Dandachi tells ISRAEL21c that his site has also prompted great interest from Israel. He says he gives talks via Skype to groups in Israel and is regularly interviewed by local media here. While he would love to visit Israel, he says: “I’m a Syrian. Visiting Israel is not even remotely possible. I would love to visit Israel when it becomes possible.”
A displaced Syrian refugee
Dandachi blogs: “Turned away from Arab countries, increasingly unwelcome in Europe, Syrian refugees have found support, aid and assistance from the last place they could have expected: Israeli and Jewish organizations and individuals.
“While thousands of Syrians languish on the borders of neighboring countries, Israeli medical teams and hospitals have been tireless and unstinting in treating Syrians in need
. . . Israeli and Jewish organizations are, despite considerable personal risk, on the ground in Greece and the Balkans
, providing aid and assistance to the seemingly endless wave of refugees fleeing the mayhem of the Middle East.
“No one could have faulted Israelis and Jews had they taken a strictly hands-off approach to the humanitarian catastrophe created by the Syrian conflict. Indeed, with six Arab societies tearing themselves apart and in different stages of failed statehood, the sensible thing for Israelis to do would have been to hunker down, and wait until the mayhem beyond had burned itself out.”
Aboud Dandachi at the 12th Century Krak des Chevaliers in Homs. In 2013, the Syrian government bombed this site, destroying what had been the world’s best preserved Crusader Castle.
Dandachi calls himself “a displaced Syrian refugee currently living in Istanbul.” His site chronicles aid, assistance and medical care
to Syrian refugees from 2011 to the present.
Dandachi told Ynet about his childhood anti-Israel education. “I grew up with statements like ‘These people are your enemies. The Jews are evil.’ And then I saw that the Jews are the most humane and generous people of this era. When I see that Hezbollah and the Iranians are coming to kill me and I’m forced from my home by Syrians, and then I hear that Israelis and Jews are helping Syrians, my view of the world changes.”
“Why are we the Jews’ enemies?” he asks. “At a time when Donald Trump is defaming us, when Denmark and Switzerland confiscate Syrian refugees’ belongings, when all these countries are against us – we have the Jews who even endanger themselves to help us. So why should I be an enemy of the Jews? They have proven that they want to be my friends. They held out their hand, so why should I turn against them?”
This is why he created the Thank You Am Israel portal.
“For what it is worth, you have the thanks of at least this Syrian. I myself am not a media mogul, or a well-placed columnist. I am at heart a simple Syrian village boy caught up in events far bigger than himself, trying to muddle through as best as can be expected. My powers of persuasion are limited. Heck I can’t even convince one of my own brothers to stop being such a Russophile,” he writes.

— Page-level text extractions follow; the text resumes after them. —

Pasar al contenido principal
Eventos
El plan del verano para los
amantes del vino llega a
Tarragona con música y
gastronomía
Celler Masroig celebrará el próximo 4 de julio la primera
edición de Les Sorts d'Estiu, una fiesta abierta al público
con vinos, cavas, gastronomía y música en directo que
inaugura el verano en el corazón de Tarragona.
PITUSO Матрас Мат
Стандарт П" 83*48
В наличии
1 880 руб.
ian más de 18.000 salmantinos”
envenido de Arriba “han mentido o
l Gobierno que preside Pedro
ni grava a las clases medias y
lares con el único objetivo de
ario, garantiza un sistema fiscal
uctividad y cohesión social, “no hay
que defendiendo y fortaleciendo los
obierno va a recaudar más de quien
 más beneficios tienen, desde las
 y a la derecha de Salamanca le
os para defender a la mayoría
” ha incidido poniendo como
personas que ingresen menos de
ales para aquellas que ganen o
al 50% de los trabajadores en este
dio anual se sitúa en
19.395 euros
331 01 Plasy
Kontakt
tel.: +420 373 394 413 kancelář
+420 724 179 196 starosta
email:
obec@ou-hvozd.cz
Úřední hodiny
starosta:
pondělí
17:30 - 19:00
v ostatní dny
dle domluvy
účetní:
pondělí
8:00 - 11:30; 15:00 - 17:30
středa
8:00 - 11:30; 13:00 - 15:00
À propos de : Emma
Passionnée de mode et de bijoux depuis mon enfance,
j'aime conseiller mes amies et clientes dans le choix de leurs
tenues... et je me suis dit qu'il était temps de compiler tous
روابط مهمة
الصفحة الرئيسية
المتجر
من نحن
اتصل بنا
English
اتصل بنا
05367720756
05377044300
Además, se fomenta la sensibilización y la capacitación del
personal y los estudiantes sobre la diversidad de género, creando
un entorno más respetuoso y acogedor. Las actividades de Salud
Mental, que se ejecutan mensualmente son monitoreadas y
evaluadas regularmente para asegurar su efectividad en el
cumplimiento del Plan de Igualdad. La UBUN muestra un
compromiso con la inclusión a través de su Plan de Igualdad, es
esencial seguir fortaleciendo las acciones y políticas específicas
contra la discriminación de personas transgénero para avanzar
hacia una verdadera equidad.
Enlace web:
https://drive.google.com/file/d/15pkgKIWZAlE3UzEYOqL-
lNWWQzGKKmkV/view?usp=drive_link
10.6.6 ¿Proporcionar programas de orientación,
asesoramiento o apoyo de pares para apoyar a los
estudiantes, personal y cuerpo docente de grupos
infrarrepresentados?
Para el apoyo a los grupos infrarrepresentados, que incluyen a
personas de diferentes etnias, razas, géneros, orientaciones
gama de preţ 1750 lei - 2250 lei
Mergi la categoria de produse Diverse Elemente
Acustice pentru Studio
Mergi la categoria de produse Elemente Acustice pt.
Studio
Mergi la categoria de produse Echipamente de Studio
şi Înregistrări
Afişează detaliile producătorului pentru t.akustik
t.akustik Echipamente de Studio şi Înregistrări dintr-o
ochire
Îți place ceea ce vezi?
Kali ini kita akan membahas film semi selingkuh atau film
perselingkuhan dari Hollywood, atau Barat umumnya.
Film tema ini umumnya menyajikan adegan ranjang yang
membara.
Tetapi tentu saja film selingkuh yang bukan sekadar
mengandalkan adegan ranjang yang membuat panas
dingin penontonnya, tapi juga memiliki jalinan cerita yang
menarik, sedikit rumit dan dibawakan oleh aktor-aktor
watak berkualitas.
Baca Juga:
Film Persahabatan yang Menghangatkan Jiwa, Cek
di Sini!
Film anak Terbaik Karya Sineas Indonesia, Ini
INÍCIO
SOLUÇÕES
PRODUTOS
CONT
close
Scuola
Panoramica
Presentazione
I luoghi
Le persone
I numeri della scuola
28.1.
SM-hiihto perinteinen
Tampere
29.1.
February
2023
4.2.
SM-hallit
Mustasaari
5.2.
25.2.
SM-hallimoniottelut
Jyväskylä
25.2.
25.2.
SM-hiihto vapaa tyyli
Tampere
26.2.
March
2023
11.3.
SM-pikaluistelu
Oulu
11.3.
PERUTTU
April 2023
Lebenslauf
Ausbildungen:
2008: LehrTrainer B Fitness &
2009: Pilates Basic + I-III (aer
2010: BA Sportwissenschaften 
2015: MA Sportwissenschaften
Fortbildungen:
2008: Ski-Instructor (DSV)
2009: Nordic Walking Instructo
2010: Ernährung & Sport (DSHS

“But by chronicling and acknowledging the numerous acts of compassion
and generosity shown by the Jewish people to my own people, I can try to ensure that Syrians, Arabs and the world at large never be allowed to forget what you have offered and provided to Syrian refugees, at a time when you had every historical and practical reason not to.
“Thank you Am Israel, and may you always be safe and blessed.”